Questions: Argument Evaluation Holistic

5 questions to test your understanding

Score: 0 / 5
Question 1 Multiple Choice

Consider the argument: 'All selfish actions are wrong. Voting out of personal interest is selfish. Therefore, voting out of personal interest is wrong.' This argument is deductively valid. What should a holistic evaluator do next?

AAccept the conclusion, since validity guarantees it follows from the premises
BReject the argument because the conclusion sounds counterintuitive
CAsk whether the first premise is well-supported and whether 'selfish' is being used consistently — validity alone does not establish the truth of premises
DSearch for a formal logical fallacy, since the conclusion must be wrong
Question 2 Multiple Choice

Which best describes what holistic evaluation adds beyond checking an argument's formal logical structure?
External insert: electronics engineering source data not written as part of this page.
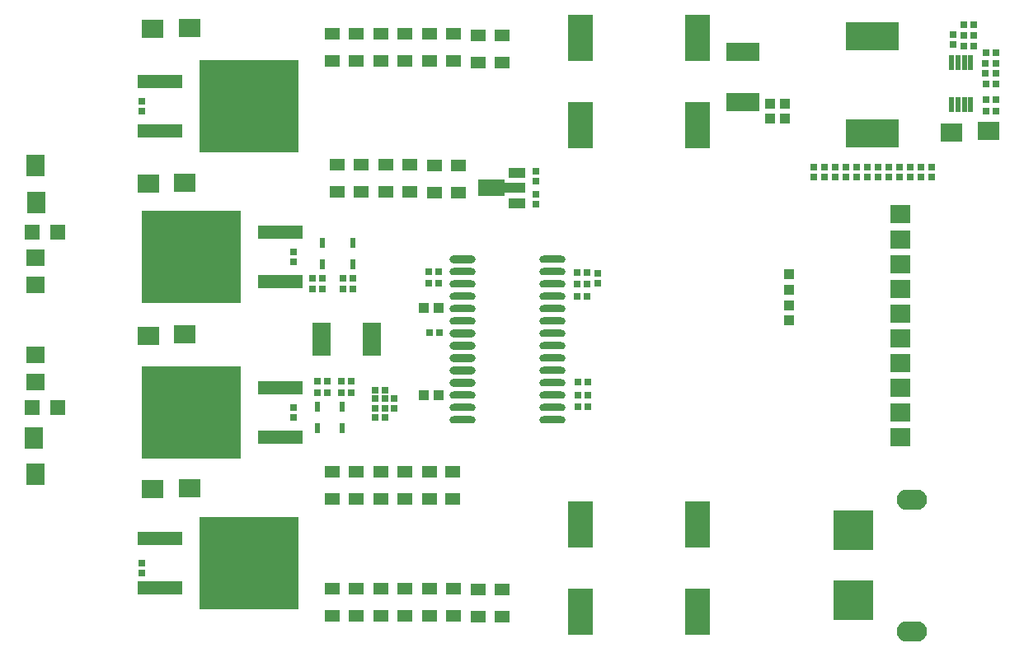
<source format=gts>
G04*
G04 #@! TF.GenerationSoftware,Altium Limited,Altium Designer,18.1.7 (191)*
G04*
G04 Layer_Color=8388736*
%FSLAX44Y44*%
%MOMM*%
G71*
G01*
G75*
%ADD40O,2.7016X0.8016*%
%ADD41O,2.7016X0.7620*%
%ADD42R,0.7016X0.7016*%
%ADD43R,1.9016X1.7016*%
%ADD44R,1.0816X1.0316*%
%ADD45R,3.5016X1.9016*%
%ADD46R,10.2616X9.6016*%
%ADD47R,4.6016X1.3516*%
%ADD48R,2.3016X1.9016*%
%ADD49R,0.5516X1.1016*%
%ADD50R,1.0316X1.0816*%
%ADD51R,1.6016X1.3016*%
%ADD52R,2.6016X4.7016*%
%ADD53R,1.6016X1.6016*%
%ADD54R,2.7016X1.8016*%
%ADD55R,1.8016X1.0016*%
%ADD56R,2.6016X1.0016*%
G04:AMPARAMS|DCode=57|XSize=1.5716mm|YSize=0.5816mm|CornerRadius=0.1108mm|HoleSize=0mm|Usage=FLASHONLY|Rotation=90.000|XOffset=0mm|YOffset=0mm|HoleType=Round|Shape=RoundedRectangle|*
%AMROUNDEDRECTD57*
21,1,1.5716,0.3600,0,0,90.0*
21,1,1.3500,0.5816,0,0,90.0*
1,1,0.2216,0.1800,0.6750*
1,1,0.2216,0.1800,-0.6750*
1,1,0.2216,-0.1800,-0.6750*
1,1,0.2216,-0.1800,0.6750*
%
%ADD57ROUNDEDRECTD57*%
%ADD58R,5.5016X3.0016*%
%ADD59R,0.7016X0.7016*%
%ADD60R,1.9016X3.5016*%
%ADD61R,1.9016X2.3016*%
%ADD62R,4.1016X4.1016*%
%ADD63O,3.1016X2.1016*%
%ADD64R,2.1016X1.9016*%
D40*
X1189000Y627550D02*
D03*
Y551350D02*
D03*
Y538650D02*
D03*
Y525950D02*
D03*
Y513250D02*
D03*
Y500550D02*
D03*
D41*
Y614850D02*
D03*
Y602150D02*
D03*
Y589450D02*
D03*
Y576750D02*
D03*
Y564050D02*
D03*
Y487850D02*
D03*
Y475150D02*
D03*
Y462450D02*
D03*
X1281000Y627550D02*
D03*
Y614850D02*
D03*
Y602150D02*
D03*
Y589450D02*
D03*
Y576750D02*
D03*
Y564050D02*
D03*
Y551350D02*
D03*
Y538650D02*
D03*
Y525950D02*
D03*
Y513250D02*
D03*
Y500550D02*
D03*
Y487850D02*
D03*
Y475150D02*
D03*
Y462450D02*
D03*
D42*
X1098920Y484000D02*
D03*
X1109080D02*
D03*
X1317080Y589000D02*
D03*
X1306920D02*
D03*
X1317080Y602000D02*
D03*
X1306920D02*
D03*
X1318080Y488000D02*
D03*
X1307920D02*
D03*
X1098920Y474000D02*
D03*
X1109080D02*
D03*
X1164080Y615000D02*
D03*
X1153920D02*
D03*
X1050000Y502000D02*
D03*
X1039840D02*
D03*
X1050000Y490000D02*
D03*
X1039840D02*
D03*
X1045080Y597000D02*
D03*
X1034920D02*
D03*
X1045080Y608000D02*
D03*
X1034920D02*
D03*
X1075080Y502000D02*
D03*
X1064920D02*
D03*
X1075080Y490000D02*
D03*
X1064920D02*
D03*
X1076080Y597000D02*
D03*
X1065920D02*
D03*
X1076080Y608000D02*
D03*
X1065920D02*
D03*
X1165080Y552000D02*
D03*
X1154920D02*
D03*
X1317080Y614000D02*
D03*
X1306920D02*
D03*
X1318080Y476000D02*
D03*
X1307920D02*
D03*
X1153920Y603000D02*
D03*
X1164080D02*
D03*
X1098920Y465000D02*
D03*
X1109080D02*
D03*
X1098920Y493000D02*
D03*
X1109080D02*
D03*
X1737080Y808000D02*
D03*
X1726920D02*
D03*
X1737080Y780000D02*
D03*
X1726920D02*
D03*
Y792000D02*
D03*
X1737080D02*
D03*
X1726920Y840000D02*
D03*
X1737080D02*
D03*
X1703920Y847000D02*
D03*
X1714080D02*
D03*
Y858000D02*
D03*
X1703920D02*
D03*
X1703920Y869000D02*
D03*
X1714080D02*
D03*
X1318080Y501000D02*
D03*
X1307920D02*
D03*
D43*
X750000Y629000D02*
D03*
Y601000D02*
D03*
Y501000D02*
D03*
Y529000D02*
D03*
D44*
X1524000Y579700D02*
D03*
Y564300D02*
D03*
X1505000Y772300D02*
D03*
Y787700D02*
D03*
X1520000Y772300D02*
D03*
Y787700D02*
D03*
X1524000Y611700D02*
D03*
Y596300D02*
D03*
D45*
X1477000Y789000D02*
D03*
Y841000D02*
D03*
D46*
X910000Y630000D02*
D03*
X970000Y785000D02*
D03*
X910000Y470000D02*
D03*
X970000Y315000D02*
D03*
D47*
X1001440Y604600D02*
D03*
Y655400D02*
D03*
X878560Y810400D02*
D03*
Y759600D02*
D03*
X1001440Y444600D02*
D03*
Y495400D02*
D03*
X878560Y340400D02*
D03*
Y289600D02*
D03*
D48*
X866000Y705000D02*
D03*
X904000Y706000D02*
D03*
X1729000Y759000D02*
D03*
X1691000Y758000D02*
D03*
X871000Y864000D02*
D03*
X909000Y865000D02*
D03*
X904000Y550000D02*
D03*
X866000Y549000D02*
D03*
X871000Y391000D02*
D03*
X909000Y392000D02*
D03*
D49*
X1076000Y622000D02*
D03*
Y644000D02*
D03*
X1040000Y476000D02*
D03*
Y454000D02*
D03*
X1045000Y622000D02*
D03*
Y644000D02*
D03*
X1065000Y476000D02*
D03*
Y454000D02*
D03*
D50*
X1164700Y488000D02*
D03*
X1149300D02*
D03*
X1149300Y577000D02*
D03*
X1164700D02*
D03*
D51*
X1080000Y858954D02*
D03*
Y831046D02*
D03*
X1160000Y696046D02*
D03*
Y723954D02*
D03*
X1055034Y289002D02*
D03*
Y261094D02*
D03*
X1230000Y260046D02*
D03*
Y287954D02*
D03*
X1054968Y408906D02*
D03*
Y380998D02*
D03*
X1079968Y408906D02*
D03*
Y380998D02*
D03*
X1129967Y408906D02*
D03*
Y380998D02*
D03*
X1105000Y858954D02*
D03*
Y831046D02*
D03*
X1055000Y858954D02*
D03*
Y831046D02*
D03*
X1179000Y408954D02*
D03*
Y381046D02*
D03*
X1185000Y696046D02*
D03*
Y723954D02*
D03*
X1104967Y408906D02*
D03*
Y380998D02*
D03*
X1205000Y260046D02*
D03*
Y287954D02*
D03*
X1154967Y408906D02*
D03*
Y380998D02*
D03*
X1180000Y261046D02*
D03*
Y288954D02*
D03*
X1155033Y261094D02*
D03*
Y289002D02*
D03*
X1130034Y261094D02*
D03*
Y289002D02*
D03*
X1105034Y261094D02*
D03*
Y289002D02*
D03*
X1080034Y261094D02*
D03*
Y289002D02*
D03*
X1130000Y858954D02*
D03*
Y831046D02*
D03*
X1155000Y858954D02*
D03*
Y831046D02*
D03*
X1180000Y858954D02*
D03*
Y831046D02*
D03*
X1135000Y697046D02*
D03*
Y724954D02*
D03*
X1110000Y697046D02*
D03*
Y724954D02*
D03*
X1085000Y697046D02*
D03*
Y724954D02*
D03*
X1060000Y697046D02*
D03*
Y724954D02*
D03*
X1205000Y857954D02*
D03*
Y830046D02*
D03*
X1229966Y857906D02*
D03*
Y829998D02*
D03*
D52*
X1430000Y765000D02*
D03*
Y855000D02*
D03*
X1310000Y355000D02*
D03*
Y265000D02*
D03*
X1430000Y355000D02*
D03*
Y265000D02*
D03*
X1310000Y765000D02*
D03*
Y855000D02*
D03*
D53*
X772954Y655000D02*
D03*
X747046D02*
D03*
X772954Y475000D02*
D03*
X747046D02*
D03*
D54*
X1219000Y701000D02*
D03*
D55*
X1245000Y716000D02*
D03*
Y685000D02*
D03*
D56*
X1241000Y701000D02*
D03*
D57*
X1691250Y786500D02*
D03*
X1697750D02*
D03*
X1704250D02*
D03*
X1710750D02*
D03*
Y829500D02*
D03*
X1704250D02*
D03*
X1697750D02*
D03*
X1691250D02*
D03*
D58*
X1610000Y857000D02*
D03*
Y757000D02*
D03*
D59*
X1671000Y722080D02*
D03*
Y711920D02*
D03*
X1015000Y475080D02*
D03*
Y464920D02*
D03*
Y624920D02*
D03*
Y635080D02*
D03*
X860000Y790080D02*
D03*
Y779920D02*
D03*
Y304920D02*
D03*
Y315080D02*
D03*
X1119000Y473920D02*
D03*
Y484080D02*
D03*
X1264000Y707920D02*
D03*
Y718080D02*
D03*
Y694080D02*
D03*
Y683920D02*
D03*
X1627000Y711920D02*
D03*
Y722080D02*
D03*
X1616000Y711920D02*
D03*
Y722080D02*
D03*
X1605000Y712000D02*
D03*
Y722160D02*
D03*
X1594000Y711920D02*
D03*
Y722080D02*
D03*
X1583000Y711920D02*
D03*
Y722080D02*
D03*
X1693000Y847920D02*
D03*
Y858080D02*
D03*
X1572000Y722080D02*
D03*
Y711920D02*
D03*
X1550000Y722080D02*
D03*
Y711920D02*
D03*
X1737000Y829080D02*
D03*
Y818920D02*
D03*
X1726000Y829080D02*
D03*
Y818920D02*
D03*
X1561000Y711920D02*
D03*
Y722080D02*
D03*
X1638000Y722080D02*
D03*
Y711920D02*
D03*
X1649000Y722080D02*
D03*
Y711920D02*
D03*
X1660000Y722080D02*
D03*
Y711920D02*
D03*
X1328000Y602920D02*
D03*
Y613080D02*
D03*
D60*
X1044000Y545000D02*
D03*
X1096000D02*
D03*
D61*
X751000Y686000D02*
D03*
X750000Y724000D02*
D03*
X749000Y444000D02*
D03*
X750000Y406000D02*
D03*
D62*
X1590000Y276500D02*
D03*
Y348500D02*
D03*
D63*
X1650000Y245000D02*
D03*
Y380000D02*
D03*
D64*
X1638800Y673800D02*
D03*
X1638400Y444500D02*
D03*
Y495300D02*
D03*
Y546100D02*
D03*
Y520700D02*
D03*
Y647700D02*
D03*
Y622300D02*
D03*
Y571500D02*
D03*
Y596900D02*
D03*
Y469900D02*
D03*
M02*

</source>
AIt replaces logical analysis with intuition and emotional judgment
BIt asks whether premises are actually true and well-supported, whether they genuinely bear on the conclusion being argued, whether key considerations have been omitted, and how the argument fares against its strongest competition
CIt focuses on identifying the single weakest premise and dismissing the argument on that basis
DIt evaluates only the persuasive force of the conclusion, independent of the premises
Question 3 True / False

A deductively valid argument with a false premise can still establish its conclusion.

TTrue
FFalse
Question 4 True / False

An argument can be formally valid, have premises that are individually true, and still fail to establish its conclusion — because a true premise may be irrelevant to what the conclusion is actually about.

TTrue
FFalse
Question 5 Short Answer

What does it mean for a premise to be 'relevant' to a conclusion? Give an example of an argument where a true premise fails this relevance test.

Think about your answer, then reveal below.